Share

Di Antara

Tanpa ada pesan, pun telepon dari Gia sore itu, membuat Jesatya menghela napas saat ia melihat I*******m Story milik Gia bersama Ezra dan Danish. Tidak, Jesatya sama sekali tidak cemburu dan marah melihat kedua teman satu kantornya makan siang bersama kekasihnya. Yang ia sesalkan, harusnya Gia dapat mengabari ke mana ia akan pergi kesibukannya hari ini.

Jesatya meringis, membuka kacamata dan meletakkan benda itu ke atas meja di samping tempat tidur. Ia menatap lurus langit-langit kamarnya—di rumah Raga.

Seharusnya, Jesatya memikirkan Gia dan juga rencana mereka hari ini. Tapi anehnya, wajah yang terbayang sore itu bukan milik Gia, melainkan milih Daisi yang memberikannya senyuman kecil sesaat sebelum mereka berpisah siang tadi.

Dengan cepat, Jesatya menggeleng dan bangkit dari tidurnya. “Anjir, kenapa gue jadi mikirin dia? Udah sinting.”

Di saat yang bersamaan, handphone Jesatya berdering dan mengagetkannya. Jesatya langsung meraih benda itu dan melihat ibunya menelepon. Tanpa menunggu lagi, Jesatya langsung mengangkatnya.

“Ya, Ma?”

“Kamu di mana, Jes?”

“Di rumah Raga.” Jesatya menyengir, walau tahu ibunya tidak akan bisa melihat itu. Seperti yang sudah-sudah, ibunya langsung mengeluh.

“Di sana lagi. Kayak enggak punya rumah aja.”

Jesatya tertawa. Komentar ibunya itu persis sekali dengan komentar yang selalu Gia berikan setiap Jesatya menginap di rumah Raga.

“Kenapa, Ma?” tanya Jesatya, menanyakan alasan ibunya menelepon. Sebab, ibunya bukanlah orang yang suka menelepon. Wanita yang paling ia kasihi itu adalah tipe yang lebih senang bertanya lewat pesan saja.

“Kamu kapan pulang? Udah dua minggu kamu enggak ke sini.”

Jesatya menggaruk keningnya, sedang memikirkan jawaban yang dapat diterima oleh sang ibu. Pasalnya, Jesatya memang jarang pulang ke rumah karena menghindari pertanyaan seputar pernikahan dari orang tuanya.

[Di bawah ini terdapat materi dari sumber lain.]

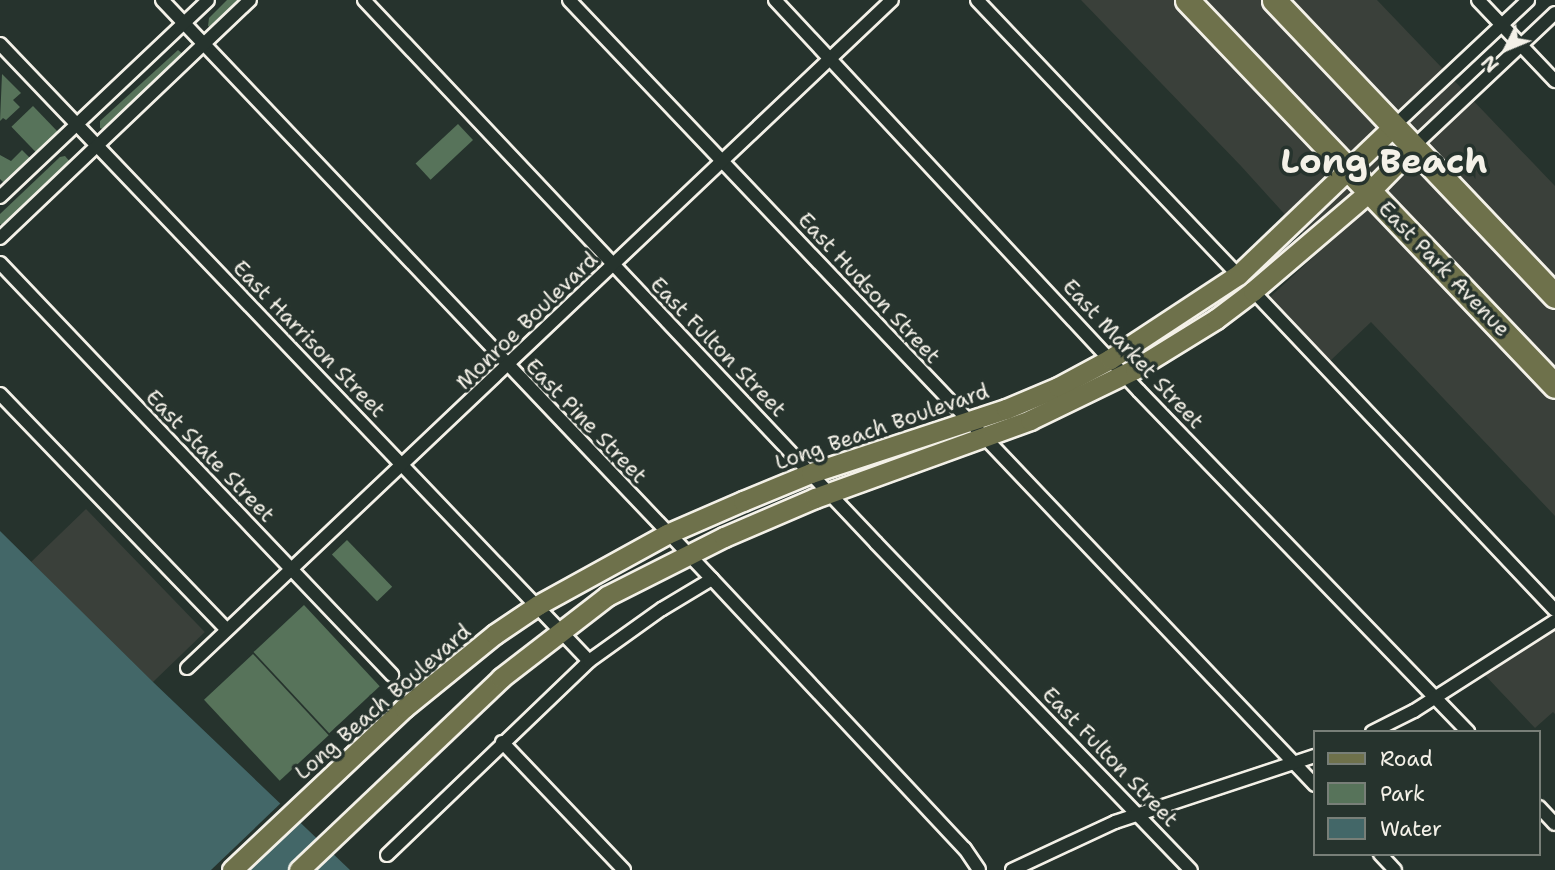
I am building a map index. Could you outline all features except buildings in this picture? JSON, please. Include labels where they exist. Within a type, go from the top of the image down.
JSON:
[{"type":"highway","name":"East Park Avenue","points":[[1187,0],[1555,386]]},
{"type":"highway","points":[[1274,0],[1555,296]]},
{"type":"main road","name":"Long Beach Boulevard","points":[[232,870],[434,683],[538,605],[591,573],[667,534],[811,473],[968,422],[1058,387],[1110,359],[1238,275],[1394,126]]},
{"type":"main road","name":"Long Beach Boulevard","points":[[299,870],[464,712],[560,630],[607,596],[828,492],[1030,420],[1125,375],[1170,349],[1253,291],[1370,191],[1414,146]]},
{"type":"street","name":"East Pine Street","points":[[162,0],[507,367],[712,579],[965,849],[979,870]]},
{"type":"street","points":[[0,197],[208,0]]},
{"type":"street","points":[[0,238],[250,0]]},
{"type":"street","name":"East Fulton Street","points":[[364,0],[828,492],[1191,870]]},
{"type":"street","name":"East Hudson Street","points":[[569,0],[1314,785]]},
{"type":"street","name":"East Market Street","points":[[775,0],[1125,375],[1466,730]]},
{"type":"street","name":"Monroe Boulevard","points":[[187,668],[892,0]]},
{"type":"street","points":[[977,0],[1238,275]]},
{"type":"street","points":[[1478,0],[1555,81]]},
{"type":"street","name":"Long Beach Boulevard","points":[[1394,126],[1528,0]]},
{"type":"street","name":"Long Beach Boulevard","points":[[1414,146],[1555,13]]},
{"type":"street","name":"East Harrison Street","points":[[0,44],[403,463],[589,661]]},
{"type":"street","name":"East State Street","points":[[0,263],[392,675]]},
{"type":"street","points":[[1253,291],[1555,610]]},
{"type":"street","points":[[0,394],[226,629]]},
{"type":"street","points":[[387,855],[589,661],[662,609],[712,579]]},
{"type":"street","points":[[1376,730],[1436,697],[1555,621]]},
{"type":"street","points":[[502,742],[624,870]]},
{"type":"street","points":[[1012,870],[1105,827],[1314,756]]},
{"type":"street","points":[[1541,809],[1555,824]]},
{"type":"street","points":[[1382,856],[1395,870]]},
{"type":"shaded area","points":[[1081,0],[1377,0],[1555,186],[1555,516],[1371,322],[1330,361],[1270,297],[1319,252],[1241,166]]},
{"type":"shaded area","points":[[86,509],[205,632],[150,685],[31,562]]},
{"type":"shaded area","points":[[1555,619],[1555,714],[1553,712],[1535,728],[1481,671]]},
{"type":"green space","points":[[227,0],[246,0],[213,29],[208,26],[209,18]]},
{"type":"green space","points":[[178,50],[184,55],[182,60],[105,130],[100,128],[100,121]]},
{"type":"green space","points":[[2,74],[21,93],[13,100],[20,107],[6,120],[3,118],[0,121]]},
{"type":"green space","points":[[33,106],[58,132],[36,153],[11,127]]},
{"type":"green space","points":[[458,124],[473,140],[431,180],[416,164]]},
{"type":"green space","points":[[22,150],[30,158],[4,183],[0,179],[0,155],[11,161]]},
{"type":"green space","points":[[65,156],[71,163],[4,226],[0,224],[0,214],[60,157]]},
{"type":"green space","points":[[347,540],[392,587],[377,601],[332,555]]},
{"type":"green space","points":[[304,605],[380,686],[329,733],[254,652]]},
{"type":"green space","points":[[253,654],[329,735],[280,781],[204,700]]},
{"type":"water","points":[[0,531],[153,682],[350,870],[0,870]]},
{"type":"pier","points":[[283,801],[303,820],[250,870],[211,870]]},
{"type":"district","name":"Long Beach","points":[[1384,161]]}]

Rumah orang tua Jesatya sebenarnya tidak jauh. Masih berada di Jakarta, seperti dirinya. Namun, untuk pulang ke rumah dengan kondisi hubungannya yang menggantung seperti ini, sepertinya akan sulit. Ucapan Raga hari itu di ruangan Haris tiba-tiba terlintas, membuat Jesatya merasa bahwa ini adalah peluang untuk menanyakan itu kepada ibunya.

“Ma, aku mau nanya.”

“Tanya apa?”

“Kenapa sih Mama dan Papa ngotot aku nikahnya harus sama Gia?”

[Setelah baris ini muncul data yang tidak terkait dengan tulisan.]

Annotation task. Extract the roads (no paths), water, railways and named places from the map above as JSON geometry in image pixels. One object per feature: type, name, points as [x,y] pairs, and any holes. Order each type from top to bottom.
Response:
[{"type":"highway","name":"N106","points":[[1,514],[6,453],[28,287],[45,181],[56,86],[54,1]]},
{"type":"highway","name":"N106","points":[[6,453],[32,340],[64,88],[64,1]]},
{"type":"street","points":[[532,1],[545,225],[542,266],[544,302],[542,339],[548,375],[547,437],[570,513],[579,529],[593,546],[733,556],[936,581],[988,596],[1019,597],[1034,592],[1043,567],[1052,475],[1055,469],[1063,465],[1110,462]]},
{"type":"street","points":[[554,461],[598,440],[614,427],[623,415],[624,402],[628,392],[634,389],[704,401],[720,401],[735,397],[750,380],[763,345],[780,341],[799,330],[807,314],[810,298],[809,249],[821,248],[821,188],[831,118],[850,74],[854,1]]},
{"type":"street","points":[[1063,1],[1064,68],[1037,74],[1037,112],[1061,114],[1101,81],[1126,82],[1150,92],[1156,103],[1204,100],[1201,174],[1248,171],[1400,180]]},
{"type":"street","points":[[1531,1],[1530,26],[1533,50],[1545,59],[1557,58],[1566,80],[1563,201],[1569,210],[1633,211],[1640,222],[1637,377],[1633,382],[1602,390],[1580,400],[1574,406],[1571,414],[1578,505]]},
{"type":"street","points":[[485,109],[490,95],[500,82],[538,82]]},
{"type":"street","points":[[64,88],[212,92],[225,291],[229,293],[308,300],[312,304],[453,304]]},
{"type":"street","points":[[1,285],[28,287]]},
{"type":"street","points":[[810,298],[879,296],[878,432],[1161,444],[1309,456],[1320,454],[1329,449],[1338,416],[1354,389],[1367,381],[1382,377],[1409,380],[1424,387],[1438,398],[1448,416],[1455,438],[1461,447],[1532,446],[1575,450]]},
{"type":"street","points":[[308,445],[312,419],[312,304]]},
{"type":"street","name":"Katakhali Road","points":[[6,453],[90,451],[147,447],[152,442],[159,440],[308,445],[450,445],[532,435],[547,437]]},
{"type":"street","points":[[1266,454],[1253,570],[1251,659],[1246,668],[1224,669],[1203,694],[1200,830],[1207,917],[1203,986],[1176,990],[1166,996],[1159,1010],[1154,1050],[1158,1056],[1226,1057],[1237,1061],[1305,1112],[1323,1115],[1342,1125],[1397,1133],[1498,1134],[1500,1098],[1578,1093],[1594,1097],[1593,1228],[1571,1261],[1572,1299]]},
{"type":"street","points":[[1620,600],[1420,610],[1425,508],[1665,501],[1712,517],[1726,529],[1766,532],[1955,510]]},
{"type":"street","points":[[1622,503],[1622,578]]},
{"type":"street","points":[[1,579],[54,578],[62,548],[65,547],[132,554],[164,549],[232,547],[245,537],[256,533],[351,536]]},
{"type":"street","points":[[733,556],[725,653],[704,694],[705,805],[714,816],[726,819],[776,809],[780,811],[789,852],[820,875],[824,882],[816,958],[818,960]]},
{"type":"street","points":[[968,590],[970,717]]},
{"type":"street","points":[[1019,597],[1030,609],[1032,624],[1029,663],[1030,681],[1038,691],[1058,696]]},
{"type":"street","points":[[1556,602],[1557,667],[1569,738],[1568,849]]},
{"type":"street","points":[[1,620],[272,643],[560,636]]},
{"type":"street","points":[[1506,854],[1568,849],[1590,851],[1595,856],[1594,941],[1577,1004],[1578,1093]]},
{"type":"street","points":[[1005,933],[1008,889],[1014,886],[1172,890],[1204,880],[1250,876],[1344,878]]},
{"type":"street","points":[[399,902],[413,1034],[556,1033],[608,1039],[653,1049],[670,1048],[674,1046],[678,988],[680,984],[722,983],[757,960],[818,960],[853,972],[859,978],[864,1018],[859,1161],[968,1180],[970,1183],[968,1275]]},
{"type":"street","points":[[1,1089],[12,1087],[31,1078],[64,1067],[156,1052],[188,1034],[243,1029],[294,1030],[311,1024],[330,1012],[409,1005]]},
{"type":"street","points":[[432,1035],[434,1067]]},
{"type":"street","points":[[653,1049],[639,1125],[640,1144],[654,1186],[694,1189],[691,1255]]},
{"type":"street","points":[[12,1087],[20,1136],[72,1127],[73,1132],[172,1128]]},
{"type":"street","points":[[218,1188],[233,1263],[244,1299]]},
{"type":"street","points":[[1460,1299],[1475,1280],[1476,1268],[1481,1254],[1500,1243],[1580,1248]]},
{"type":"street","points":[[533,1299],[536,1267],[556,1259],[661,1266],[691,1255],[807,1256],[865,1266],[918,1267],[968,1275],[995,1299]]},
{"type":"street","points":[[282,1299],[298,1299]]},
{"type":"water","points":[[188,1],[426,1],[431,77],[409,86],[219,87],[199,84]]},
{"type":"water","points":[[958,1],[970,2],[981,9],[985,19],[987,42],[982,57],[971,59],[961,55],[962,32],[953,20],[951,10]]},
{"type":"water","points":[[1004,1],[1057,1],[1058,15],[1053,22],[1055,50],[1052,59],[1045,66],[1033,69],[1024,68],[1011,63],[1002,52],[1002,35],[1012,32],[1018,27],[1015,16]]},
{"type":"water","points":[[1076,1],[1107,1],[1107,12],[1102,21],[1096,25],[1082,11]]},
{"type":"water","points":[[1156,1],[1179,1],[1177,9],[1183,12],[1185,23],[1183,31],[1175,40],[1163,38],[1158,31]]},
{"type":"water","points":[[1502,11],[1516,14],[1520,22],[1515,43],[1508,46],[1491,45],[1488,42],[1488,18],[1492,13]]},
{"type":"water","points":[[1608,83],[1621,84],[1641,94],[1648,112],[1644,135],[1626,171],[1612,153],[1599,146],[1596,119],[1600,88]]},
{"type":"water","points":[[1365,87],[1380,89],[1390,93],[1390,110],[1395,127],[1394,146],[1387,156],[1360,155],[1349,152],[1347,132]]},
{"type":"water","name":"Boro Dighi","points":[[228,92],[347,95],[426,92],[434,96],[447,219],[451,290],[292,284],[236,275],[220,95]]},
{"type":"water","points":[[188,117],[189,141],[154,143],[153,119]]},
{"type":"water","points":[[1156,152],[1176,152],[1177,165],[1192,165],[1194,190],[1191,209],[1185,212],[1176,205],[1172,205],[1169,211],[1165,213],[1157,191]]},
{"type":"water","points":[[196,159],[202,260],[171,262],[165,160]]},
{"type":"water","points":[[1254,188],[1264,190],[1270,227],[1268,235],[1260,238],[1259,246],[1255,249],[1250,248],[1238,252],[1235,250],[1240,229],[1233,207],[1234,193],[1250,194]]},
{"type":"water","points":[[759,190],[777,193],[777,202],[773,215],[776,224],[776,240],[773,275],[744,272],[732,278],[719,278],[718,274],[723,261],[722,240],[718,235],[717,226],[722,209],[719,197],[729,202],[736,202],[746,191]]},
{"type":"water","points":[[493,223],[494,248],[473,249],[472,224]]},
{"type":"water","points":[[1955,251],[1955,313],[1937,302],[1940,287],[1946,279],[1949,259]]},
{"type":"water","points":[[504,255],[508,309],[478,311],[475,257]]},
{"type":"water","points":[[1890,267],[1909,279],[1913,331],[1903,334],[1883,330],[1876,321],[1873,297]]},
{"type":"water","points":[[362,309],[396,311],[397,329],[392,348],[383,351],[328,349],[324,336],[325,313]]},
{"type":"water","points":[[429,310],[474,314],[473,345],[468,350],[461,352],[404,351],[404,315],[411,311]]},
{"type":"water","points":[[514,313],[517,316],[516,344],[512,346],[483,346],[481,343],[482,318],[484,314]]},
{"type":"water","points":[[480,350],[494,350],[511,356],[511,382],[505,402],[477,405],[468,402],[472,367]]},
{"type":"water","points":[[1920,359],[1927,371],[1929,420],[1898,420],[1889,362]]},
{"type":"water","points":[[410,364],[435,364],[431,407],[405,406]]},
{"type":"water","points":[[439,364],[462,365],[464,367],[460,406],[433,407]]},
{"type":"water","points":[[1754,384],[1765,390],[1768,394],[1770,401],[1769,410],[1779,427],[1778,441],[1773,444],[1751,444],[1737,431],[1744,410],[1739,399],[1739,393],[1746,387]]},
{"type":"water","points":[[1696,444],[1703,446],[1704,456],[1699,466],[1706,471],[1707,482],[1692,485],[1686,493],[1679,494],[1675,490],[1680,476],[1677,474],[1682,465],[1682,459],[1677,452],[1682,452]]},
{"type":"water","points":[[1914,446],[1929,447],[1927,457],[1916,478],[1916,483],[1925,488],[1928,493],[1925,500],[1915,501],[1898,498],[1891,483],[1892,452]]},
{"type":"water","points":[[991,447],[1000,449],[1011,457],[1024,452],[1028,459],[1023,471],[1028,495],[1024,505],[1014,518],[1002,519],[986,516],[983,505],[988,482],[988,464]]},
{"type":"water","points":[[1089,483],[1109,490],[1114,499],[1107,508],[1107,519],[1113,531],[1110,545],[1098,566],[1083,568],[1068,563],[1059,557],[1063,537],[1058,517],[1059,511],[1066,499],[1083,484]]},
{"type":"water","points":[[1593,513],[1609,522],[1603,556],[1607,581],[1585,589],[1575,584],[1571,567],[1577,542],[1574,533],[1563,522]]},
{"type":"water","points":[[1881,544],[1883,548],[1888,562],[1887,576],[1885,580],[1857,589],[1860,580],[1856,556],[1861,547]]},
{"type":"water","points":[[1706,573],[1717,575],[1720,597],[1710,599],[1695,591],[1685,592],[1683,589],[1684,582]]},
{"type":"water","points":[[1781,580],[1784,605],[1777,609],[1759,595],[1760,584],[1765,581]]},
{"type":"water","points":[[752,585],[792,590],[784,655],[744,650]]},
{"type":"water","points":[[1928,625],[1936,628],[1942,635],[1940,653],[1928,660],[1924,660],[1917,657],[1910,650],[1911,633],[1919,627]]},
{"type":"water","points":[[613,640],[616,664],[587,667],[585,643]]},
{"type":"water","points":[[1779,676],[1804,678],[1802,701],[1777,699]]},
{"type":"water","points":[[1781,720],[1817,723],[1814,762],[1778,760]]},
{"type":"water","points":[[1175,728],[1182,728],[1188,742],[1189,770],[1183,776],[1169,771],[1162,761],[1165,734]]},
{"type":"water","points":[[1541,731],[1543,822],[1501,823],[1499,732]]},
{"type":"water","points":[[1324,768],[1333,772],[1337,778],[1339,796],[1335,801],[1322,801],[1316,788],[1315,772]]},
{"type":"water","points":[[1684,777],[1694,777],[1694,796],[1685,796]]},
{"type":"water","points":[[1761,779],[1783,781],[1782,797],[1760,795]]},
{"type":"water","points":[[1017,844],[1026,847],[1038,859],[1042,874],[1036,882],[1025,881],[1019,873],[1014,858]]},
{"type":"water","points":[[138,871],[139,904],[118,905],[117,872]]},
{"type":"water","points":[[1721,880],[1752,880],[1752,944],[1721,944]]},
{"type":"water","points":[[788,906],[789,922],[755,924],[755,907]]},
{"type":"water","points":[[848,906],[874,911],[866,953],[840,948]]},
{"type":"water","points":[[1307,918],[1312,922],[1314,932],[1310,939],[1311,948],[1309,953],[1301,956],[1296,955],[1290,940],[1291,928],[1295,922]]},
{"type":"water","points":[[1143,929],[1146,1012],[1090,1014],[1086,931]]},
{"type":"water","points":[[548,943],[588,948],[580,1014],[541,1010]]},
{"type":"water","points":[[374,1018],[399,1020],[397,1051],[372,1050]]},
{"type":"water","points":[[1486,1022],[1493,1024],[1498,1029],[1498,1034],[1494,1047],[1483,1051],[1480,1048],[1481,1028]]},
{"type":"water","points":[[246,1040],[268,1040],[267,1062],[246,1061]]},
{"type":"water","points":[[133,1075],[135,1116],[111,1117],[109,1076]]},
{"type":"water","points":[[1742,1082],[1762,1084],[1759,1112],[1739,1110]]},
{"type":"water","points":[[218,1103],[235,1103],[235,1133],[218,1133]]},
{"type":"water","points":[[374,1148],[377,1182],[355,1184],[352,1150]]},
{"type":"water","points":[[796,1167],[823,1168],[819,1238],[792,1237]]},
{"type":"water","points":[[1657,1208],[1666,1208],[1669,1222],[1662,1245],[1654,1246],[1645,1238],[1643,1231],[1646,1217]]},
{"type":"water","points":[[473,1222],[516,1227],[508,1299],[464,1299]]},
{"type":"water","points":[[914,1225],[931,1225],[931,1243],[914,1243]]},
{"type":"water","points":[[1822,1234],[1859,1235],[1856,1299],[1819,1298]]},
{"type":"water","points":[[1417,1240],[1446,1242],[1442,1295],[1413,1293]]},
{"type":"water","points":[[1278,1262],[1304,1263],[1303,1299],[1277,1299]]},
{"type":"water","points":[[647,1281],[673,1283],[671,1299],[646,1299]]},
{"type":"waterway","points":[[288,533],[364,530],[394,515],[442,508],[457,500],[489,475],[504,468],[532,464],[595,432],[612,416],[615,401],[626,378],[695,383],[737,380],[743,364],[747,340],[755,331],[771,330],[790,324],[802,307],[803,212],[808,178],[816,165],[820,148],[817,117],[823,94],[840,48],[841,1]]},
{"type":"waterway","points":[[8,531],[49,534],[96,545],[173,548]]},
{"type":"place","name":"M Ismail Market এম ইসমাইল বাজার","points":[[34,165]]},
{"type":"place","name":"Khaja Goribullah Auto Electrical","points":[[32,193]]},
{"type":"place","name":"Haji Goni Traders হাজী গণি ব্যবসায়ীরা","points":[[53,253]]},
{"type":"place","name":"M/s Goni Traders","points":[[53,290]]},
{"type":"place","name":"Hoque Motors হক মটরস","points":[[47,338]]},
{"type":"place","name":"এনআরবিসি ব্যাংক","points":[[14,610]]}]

“Loh? Kamu berantem sama Gia? Lagi?”

Lagi. Jesatya terdiam dan tidak bisa memberi komentar apa-apa terkait itu.

“Ma, gini, ya ... kalau ternyata aku dan Gia enggak berjodoh, apa mungkin harus dilanjutin? Aku enggak terima jawaban Mama seperti yang waktu itu.”

“Jesa ... Mama udah sayang sama Gia kayak anak Mama sendiri. Mama enggak tahu bisa nerima calon kamu selain Gia. Lagi pula, Papa juga merasakan itu, bukan cuma Mama. Kami juga udah kenal sama orang tua Gia, udah klop. Mencari besan yang sesuai itu juga enggak gampang loh, Jes. Kalau menikah itu, dua keluarga yang disatukan. Akur dengan calon keluarga baru itu juga mendukung kelancaran pernikahan kamu.”

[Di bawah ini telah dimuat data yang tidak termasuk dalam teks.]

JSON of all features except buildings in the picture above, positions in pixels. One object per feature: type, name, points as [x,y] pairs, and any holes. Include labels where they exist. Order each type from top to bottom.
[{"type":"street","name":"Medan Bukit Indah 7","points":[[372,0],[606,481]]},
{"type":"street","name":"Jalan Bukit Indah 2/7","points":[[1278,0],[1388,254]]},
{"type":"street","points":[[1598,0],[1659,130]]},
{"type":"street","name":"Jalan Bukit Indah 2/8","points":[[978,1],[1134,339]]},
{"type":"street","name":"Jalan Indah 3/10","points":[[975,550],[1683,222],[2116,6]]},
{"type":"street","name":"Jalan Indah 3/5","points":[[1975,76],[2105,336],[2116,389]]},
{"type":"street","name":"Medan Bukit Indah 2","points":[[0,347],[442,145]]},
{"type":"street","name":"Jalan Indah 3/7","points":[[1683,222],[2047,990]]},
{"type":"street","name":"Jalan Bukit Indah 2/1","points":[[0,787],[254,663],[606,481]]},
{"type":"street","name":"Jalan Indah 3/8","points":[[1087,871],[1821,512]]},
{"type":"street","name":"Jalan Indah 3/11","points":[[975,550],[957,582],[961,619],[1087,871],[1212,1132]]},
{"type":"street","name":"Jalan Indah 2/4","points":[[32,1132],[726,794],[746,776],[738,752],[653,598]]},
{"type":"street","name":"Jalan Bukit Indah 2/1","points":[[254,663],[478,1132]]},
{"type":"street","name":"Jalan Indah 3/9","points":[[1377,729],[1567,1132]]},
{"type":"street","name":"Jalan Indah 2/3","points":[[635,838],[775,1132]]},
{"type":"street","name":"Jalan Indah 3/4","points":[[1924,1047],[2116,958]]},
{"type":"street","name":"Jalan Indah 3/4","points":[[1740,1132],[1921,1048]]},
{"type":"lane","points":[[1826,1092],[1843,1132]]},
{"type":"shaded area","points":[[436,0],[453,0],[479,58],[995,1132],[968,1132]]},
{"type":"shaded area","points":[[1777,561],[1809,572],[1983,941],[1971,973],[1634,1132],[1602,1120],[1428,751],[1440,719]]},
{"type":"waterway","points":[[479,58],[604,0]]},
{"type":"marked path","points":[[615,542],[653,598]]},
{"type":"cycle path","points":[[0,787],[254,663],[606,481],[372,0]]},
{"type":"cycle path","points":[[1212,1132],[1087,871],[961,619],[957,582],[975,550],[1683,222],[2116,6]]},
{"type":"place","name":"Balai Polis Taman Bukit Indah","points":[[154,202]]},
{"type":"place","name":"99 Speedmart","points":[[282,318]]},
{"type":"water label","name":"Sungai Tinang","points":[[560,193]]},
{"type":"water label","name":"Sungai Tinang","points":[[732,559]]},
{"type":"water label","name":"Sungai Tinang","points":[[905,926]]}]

“Buat apa akur sama calon keluarga kalau enggak bisa lagi akur sama calon istri, Ma?”

Kali ini, ibunya terdiam, bahkan cukup lama.

“Kamu sama Gia minggu depan harus ke rumah, ya. Kita makan bareng, sama orang tuanya Gia juga.”

“Ma—“

“Enggak ada tapi-tapi. Mama tutup.”

Ibu Jesatya langsung menutup teleponnya tanpa membiarkan Jesatya mengatakan apa pun lagi. Jesatya menghela napas dan melempar handphone-nya ke atas kasur dengan kasar. Sebenernya, yang nikah itu gue apa mereka, sih?! Ribet banget!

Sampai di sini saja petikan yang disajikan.